Likewise, in the Qur’an we find Muhammad asserting that he cannot alter anything in the Qur’an because it emanates not from him but from God:
But when Our Clear Signs are rehearsed unto them, those who rest not their hope on their meeting with Us, say: “Bring us a Reading other than this, or change this.” Say: “It is not for me, of my own accord, to change it: I follow naught but what is revealed unto me: if I were to disobey my Lord, I should myself fear the Penalty of a Great Day (to come).”
Baha’u’llah likewise wrote in his letter to Nasirid-Dín Shah, the king of Persia:
This thing is not from Me, but from One Who is Almighty and All-Knowing. … This is but a leaf which the winds of the will of thy Lord, the Almighty, the All-Praised, have stirred.”
Even so, Baha’u’llah made two statements which reaffirm that for human beings, spiritual proximity to the manifestation is tantamount to entering the presence of God.
First, Baha’u’llah observed that the inherent purpose for which God has created humankind is that we may come to know and worship God and benefit therefrom: “The purpose of God in creating man hath been, and will ever be, to enable him to know his Creator and to attain His Presence.”

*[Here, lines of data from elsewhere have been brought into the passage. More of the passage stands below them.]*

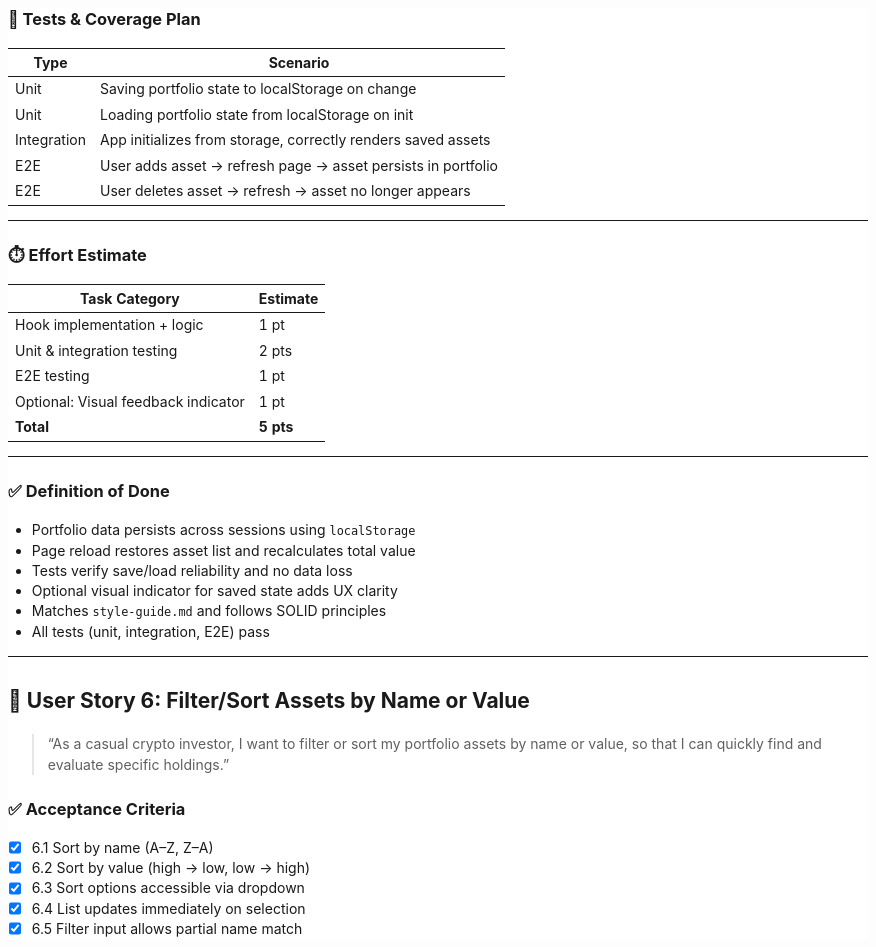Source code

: 
### 🧪 Tests & Coverage Plan

| Type        | Scenario                                                     |
| ----------- | ------------------------------------------------------------ |
| Unit        | Saving portfolio state to localStorage on change             |
| Unit        | Loading portfolio state from localStorage on init            |
| Integration | App initializes from storage, correctly renders saved assets |
| E2E         | User adds asset → refresh page → asset persists in portfolio |
| E2E         | User deletes asset → refresh → asset no longer appears       |

---

### ⏱️ Effort Estimate

| Task Category                       | Estimate  |
| ----------------------------------- | --------- |
| Hook implementation + logic         | 1 pt      |
| Unit & integration testing          | 2 pts     |
| E2E testing                         | 1 pt      |
| Optional: Visual feedback indicator | 1 pt      |
| **Total**                           | **5 pts** |

---

### ✅ Definition of Done

- Portfolio data persists across sessions using `localStorage`
- Page reload restores asset list and recalculates total value
- Tests verify save/load reliability and no data loss
- Optional visual indicator for saved state adds UX clarity
- Matches `style-guide.md` and follows SOLID principles
- All tests (unit, integration, E2E) pass

---

## 🏁 User Story 6: Filter/Sort Assets by Name or Value

> “As a casual crypto investor, I want to filter or sort my portfolio assets by name or value, so that I can quickly find and evaluate specific holdings.”

### ✅ Acceptance Criteria

- [x] 6.1 Sort by name (A–Z, Z–A)
- [x] 6.2 Sort by value (high → low, low → high)
- [x] 6.3 Sort options accessible via dropdown
- [x] 6.4 List updates immediately on selection
- [x] 6.5 Filter input allows partial name match
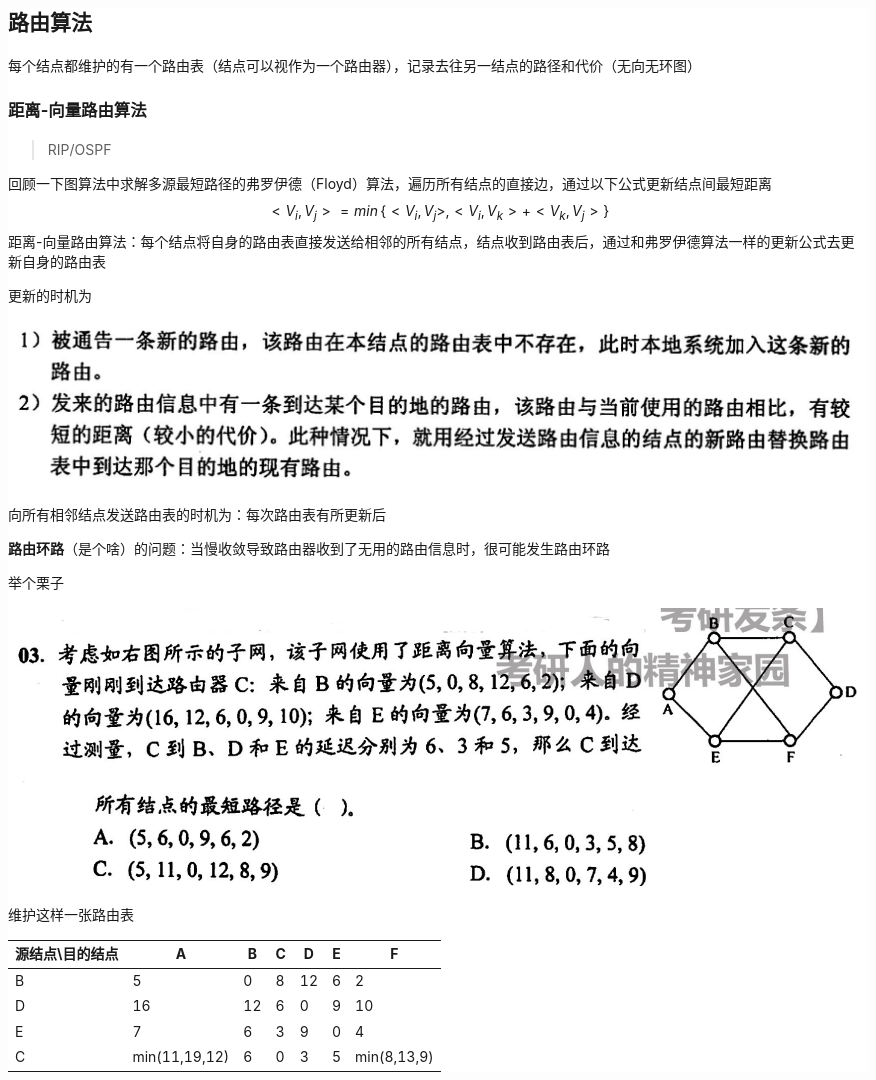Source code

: ## 路由算法

每个结点都维护的有一个路由表（结点可以视作为一个路由器），记录去往另一结点的路径和代价（无向无环图）

### 距离-向量路由算法

>  RIP/OSPF

回顾一下图算法中求解多源最短路径的弗罗伊德（Floyd）算法，遍历所有结点的直接边，通过以下公式更新结点间最短距离
$$
<V_i,V_j> = min\,\{<V_i,V_j>, <V_i,V_k>+<V_k,V_j>\}
$$
距离-向量路由算法：每个结点将自身的路由表直接发送给相邻的所有结点，结点收到路由表后，通过和弗罗伊德算法一样的更新公式去更新自身的路由表

更新的时机为

<img src="./assets/image-20230625012639765.png">

向所有相邻结点发送路由表的时机为：每次路由表有所更新后

**路由环路**（是个啥）的问题：当慢收敛导致路由器收到了无用的路由信息时，很可能发生路由环路

举个栗子

<img src="./assets/image-20230625014804805.png">

<img src="./assets/image-20230625014825628.png">

维护这样一张路由表

| 源结点\目的结点 | A             | B    | C    | D    | E    | F           |
| --------------- | ------------- | ---- | ---- | ---- | ---- | ----------- |
| B               | 5             | 0    | 8    | 12   | 6    | 2           |
| D               | 16            | 12   | 6    | 0    | 9    | 10          |
| E               | 7             | 6    | 3    | 9    | 0    | 4           |
| C               | min(11,19,12) | 6    | 0    | 3    | 5    | min(8,13,9) |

In another passage, Baha’u’llah noted that attaining the spiritual presence of the manifestations by recognizing them and obeying their guidance is equivalent to attaining the presence of God:
Therefore, whosoever, and in whatever Dispensation, hath recognized and attained unto the presence of these glorious, these resplendent and most excellent Luminaries, hath verily attained unto the “Presence of God” Himself, and entered the city of eternal and immortal life.